Once a job completes, a text file containing the output of your commands is created in your home directory.

Submitting Jobs with salloc

Batch jobs submitted with the sbatch command does not allow interactive user input. You can use the salloc command for interactive job-requests instead. This command requires you to specify desired resources as options such as --nodes, --mem, and --ntasks. Once resources are allocated, a shell will be provided to you. You can run desired scripts inside this shell and debug/test them immediately.

Example

In order to allocate 1 node, 4G of memory, you can use the salloc --nodes=1 --mem=4G --ntasks=1 command. SLURM will allocate the resources and then provide a shell. The output will look something like this:

 anscott:compute0:~$ salloc --nodes=1 --mem=4G --ntasks=1
 salloc: Granted job allocation 102176
 salloc: Waiting for resource configuration
 salloc: Nodes gpu0 are ready for job
 bash-4.4$

Warning

Once you are done using the salloc command, do not forget to release the resources by exiting the bash using the exit command.

Warning

If your terminal session dies, the job submitted with sbatch will keep running unlike a job submitted within salloc. It is recommended that you submit the jobs using sbatch command.

Job Specifications

SLURM provides various ways to customize your job-request file. You can give a job-request a total time limit or a custom name among many other options. In order to make these customizations, edit your job-request file by adding options.

Example

You can add a total run time to the job-request, which will stop the job execution after a given time. For this purpose, --time [HH:MM:SS] option can be used.
Add #SBATCH --time 05:00 option below the other options in the "test_script.sh" to limit the job's execution to 5 minutes.

#!/bin/bash

#SBATCH --job-name "Test Job"  
#SBATCH --ntasks=1  
#SBATCH --cpus-per-task=1  
#SBATCH --partition basic  
#SBATCH --account public  
#SBATCH --time 05:00

./python_script.py

The complete list of options are available on the official SLURM sbatch docs page

Warning

There are limitations on the amount of resources you can use with your job-requests. If you are trying to add a job-specification such as --mem 100G, which requests 100G memory per node, the limitations may override the specification.

Further Information

You can display which clusters available to submit job-requests using the sinfo command. The default cluster is named as "basic". If you wish to use other clusters, you can reach out to ti@davidson.edu with a request.
To have access to the GPUs, you must have a faculty member to support your request.
For troubleshooting, official SLURM documentation is a good place to start.

Advanced Usage

SLURM allows execution of programs using the Davidson College Research Computing Nodes, and there are various ways to utilize the resources provided by the Compute Nodes. Depending on the program you are running, you can allocate the necessary resources to improve the execution time of your program.

Jobs and Tasks

Fundamentally, a job, consists of two things: an allotment of resources and snippets of code to execute using that allotment.

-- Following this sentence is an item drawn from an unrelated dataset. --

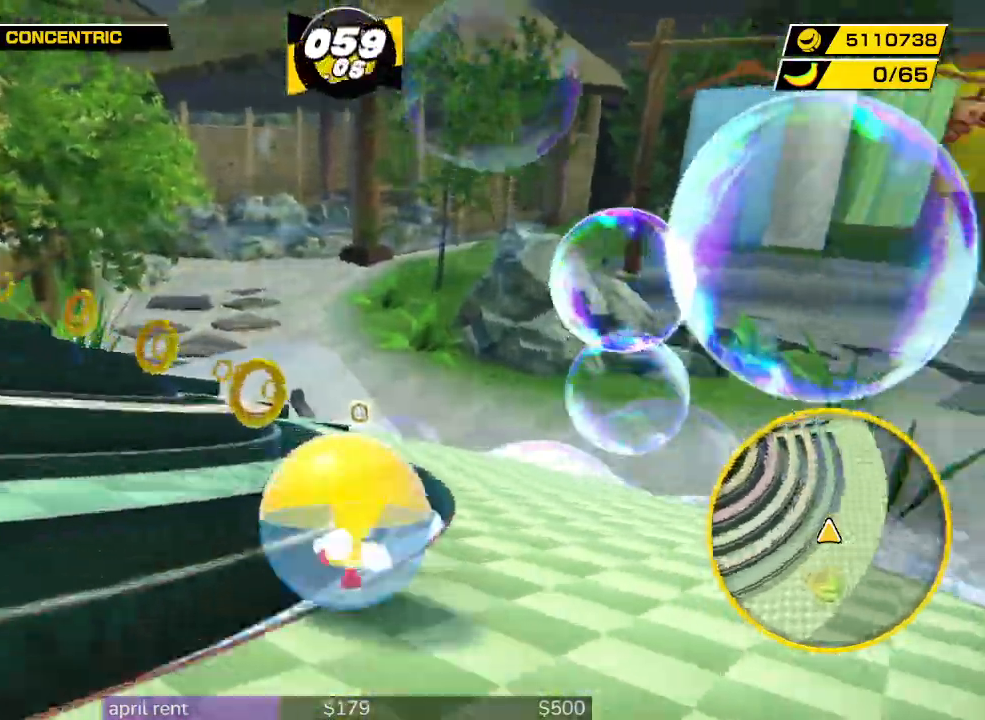
{"buttons": [], "left_stick": "up-left", "right_stick": "center", "button_events": []}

On the other hand, a task is a subset of a job, that will be assigned to a single compute node to be executed.

Advanced Scheduling

Talk about important options. Each of these options changes the resources allocated. We will run through some examples.

This means that when you are submitting a job-request to SLURM, you should consider the number of tasks you want to run in parallel and specific resources that should be assigned for each task.

Single Threaded Jobs

By default, when a job is submitted to SLURM with sbatch, SLURM allocates the requested resources and runs the script using

Example

In your current directory, create two files. One is named as bash_script.sh and the other is python_task.py. bash_script.sh file will serve as your job-request file, which contains the job specifications. This contains options such as:

The job name associated with the job-request (--job-name),
Which accounts and partition it is using (--partition and --account),
How many tasks it will run in total (--ntasks),
How many nodes it will run on (--nodes),
How much memory is allocated per CPU (--mem-per-cpu), and
How many CPUs will be allocated per task (--cpus-per-task).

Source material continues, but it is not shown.